In this report we describe a patient with NASH-AIH overlap who successfully achieved histological remission of AIH as well as resolution of NASH with a combination of prednisolone therapy and weight loss. This is the first report demonstrating that corticosteroids improve the prognosis of NASH-AIH overlap.
A 57-year-old female patient was referred to our hospital with a 2-year history of low-grade but gradually progressing aminotransferase elevation. On admission, clinical examination was normal but blood tests revealed elevated liver enzymes, i.e., AST 174 IU/l (normal <37 IU/l), ALT 302 IU/l (normal <39 IU/l), ALP 263 IU/l (normal <359 IU/l), and γ-GTP 120 IU/l (normal <75 IU/l). Her serum autoantibody profile was as follows: anti-nuclear antibody 1,280× (speckled), anti-smooth muscle antibody 80×, and anti-SS-A 64×, but anti-mitochondria antibody was negative. Serum IgG was increased to 2,370 mg/dl (normal <1,700 mg/dl) and human leukocyte antigen was found to be DR3–/DR4+. Viral markers for HBV and HCV were both negative. Elevated fasting blood glucose (123 mg/dl) coupled with increased HbA1c (7.3%) indicated comorbid diabetes mellitus. The homeostasis model assessment of insulin resistance (HOMA-R) was 11.4, though the patient was not significantly obese (body mass index was 23.6). She had no history of regular alcohol consumptions. As abdominal CT scan and ultrasonography both suggested the presence of fatty liver, subsequent liver biopsy was required to narrow down the differential diagnosis that included NAFLD, AIH, and their concurrence. Liver histology (fig. 1) revealed severe interface hepatitis with mononuclear cells infiltrates including plasma cells. Steatosis and pericellular/bridging fibrosis were also prominent, accompanied by hepatocyte ballooning, implicating concurrence with the histological features of steatohepatitis.

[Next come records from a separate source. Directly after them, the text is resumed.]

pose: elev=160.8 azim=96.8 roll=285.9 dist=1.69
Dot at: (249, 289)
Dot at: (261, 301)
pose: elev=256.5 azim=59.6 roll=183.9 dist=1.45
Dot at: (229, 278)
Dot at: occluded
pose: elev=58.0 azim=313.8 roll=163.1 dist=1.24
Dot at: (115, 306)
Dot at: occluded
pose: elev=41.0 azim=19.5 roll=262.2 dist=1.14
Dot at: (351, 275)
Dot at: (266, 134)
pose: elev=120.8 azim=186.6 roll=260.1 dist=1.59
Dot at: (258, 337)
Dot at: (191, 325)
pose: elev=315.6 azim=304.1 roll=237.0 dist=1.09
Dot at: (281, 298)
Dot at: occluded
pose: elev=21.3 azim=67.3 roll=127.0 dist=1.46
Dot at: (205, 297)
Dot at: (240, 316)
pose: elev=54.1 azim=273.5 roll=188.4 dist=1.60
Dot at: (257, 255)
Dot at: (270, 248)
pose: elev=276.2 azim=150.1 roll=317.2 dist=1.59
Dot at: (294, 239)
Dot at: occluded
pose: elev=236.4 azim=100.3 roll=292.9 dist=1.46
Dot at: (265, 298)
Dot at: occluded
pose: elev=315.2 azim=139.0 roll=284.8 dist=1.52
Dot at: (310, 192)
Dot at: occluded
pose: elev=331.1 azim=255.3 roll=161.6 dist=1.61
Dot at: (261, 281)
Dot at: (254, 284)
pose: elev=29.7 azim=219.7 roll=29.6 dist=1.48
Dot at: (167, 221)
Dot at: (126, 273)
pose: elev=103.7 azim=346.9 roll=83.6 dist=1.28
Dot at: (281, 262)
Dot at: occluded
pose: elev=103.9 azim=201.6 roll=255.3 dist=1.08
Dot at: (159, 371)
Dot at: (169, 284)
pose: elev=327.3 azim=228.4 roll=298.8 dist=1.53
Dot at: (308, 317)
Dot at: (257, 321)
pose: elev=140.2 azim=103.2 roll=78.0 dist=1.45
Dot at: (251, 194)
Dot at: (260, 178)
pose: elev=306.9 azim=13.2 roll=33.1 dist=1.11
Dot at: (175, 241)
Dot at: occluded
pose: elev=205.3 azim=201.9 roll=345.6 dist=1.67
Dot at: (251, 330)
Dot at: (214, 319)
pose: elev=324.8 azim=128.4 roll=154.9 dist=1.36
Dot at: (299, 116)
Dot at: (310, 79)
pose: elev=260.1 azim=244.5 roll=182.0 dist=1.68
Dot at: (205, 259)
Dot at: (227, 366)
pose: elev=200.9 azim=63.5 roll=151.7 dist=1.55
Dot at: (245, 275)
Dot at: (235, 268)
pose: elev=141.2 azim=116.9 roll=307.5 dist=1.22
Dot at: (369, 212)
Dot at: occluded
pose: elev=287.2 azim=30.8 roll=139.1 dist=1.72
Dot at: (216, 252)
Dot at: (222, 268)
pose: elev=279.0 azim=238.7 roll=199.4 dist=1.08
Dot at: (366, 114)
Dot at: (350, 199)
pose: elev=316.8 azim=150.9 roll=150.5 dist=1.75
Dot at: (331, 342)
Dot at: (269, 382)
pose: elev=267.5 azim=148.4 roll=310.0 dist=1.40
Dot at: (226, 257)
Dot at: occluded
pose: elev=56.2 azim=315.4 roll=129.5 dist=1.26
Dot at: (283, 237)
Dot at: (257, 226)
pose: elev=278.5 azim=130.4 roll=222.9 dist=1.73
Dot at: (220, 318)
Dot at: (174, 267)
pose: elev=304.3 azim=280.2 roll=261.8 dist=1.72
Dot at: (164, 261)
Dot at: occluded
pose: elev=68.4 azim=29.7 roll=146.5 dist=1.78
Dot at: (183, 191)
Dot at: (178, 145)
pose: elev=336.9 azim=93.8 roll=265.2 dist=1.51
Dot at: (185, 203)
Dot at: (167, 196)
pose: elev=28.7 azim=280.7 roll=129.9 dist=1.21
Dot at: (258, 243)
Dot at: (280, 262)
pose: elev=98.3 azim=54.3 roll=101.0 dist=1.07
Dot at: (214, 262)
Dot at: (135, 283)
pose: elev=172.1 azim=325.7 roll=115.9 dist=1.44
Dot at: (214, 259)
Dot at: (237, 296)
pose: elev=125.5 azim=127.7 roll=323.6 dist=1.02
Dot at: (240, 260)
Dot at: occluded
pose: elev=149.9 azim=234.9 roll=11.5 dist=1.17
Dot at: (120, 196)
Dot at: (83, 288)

A diagnosis of NASH-AIH overlap was made (AIH score was 18, i.e., definite, together with NASH grade 2/stage 3 according to the Blunt classification system), and 30 mg of prednisolone per day p.o. was initiated. Prednisolone exacerbated the patient's diabetes during the 1st week of treatment, necessitating the administration of rapid-acting insulin. As aminotransferase levels began to decrease shortly after the initiation of treatment, prednisolone was gradually tapered to 15 mg/day over 6 months until liver enzymes normalized. The patient also lost 6 kg during this period. Prednisolone was further tapered to 5 mg/day over the next 12 months, without any hepatitis flare-up. Ursodeoxycholic acid 600 mg/day p.o. was then added to prednisolone as maintenance therapy, and rapid-acting insulin was subsequently replaced with an oral hypoglycemic agent. Follow-up liver tissue examination performed 40 months after diagnosis revealed only minimal inflammatory infiltrates in the portal area without any histological evidence of steatohepatitis (fig. 2). The fibrosis score established by Ishak et al.  decreased from 4 at diagnosis to 1, while the NAFLD activity score  (scale developed by the NASH Clinical Research Network) decreased from 6 to 2.
In this report we present a NASH-AIH overlap patient who successfully achieved histological remission of both AIH and NASH following prednisolone therapy. To our knowledge, this report is the first to document the detailed clinical course of NASH-AIH overlap during prednisolone therapy, accompanied by documentation of histological improvement.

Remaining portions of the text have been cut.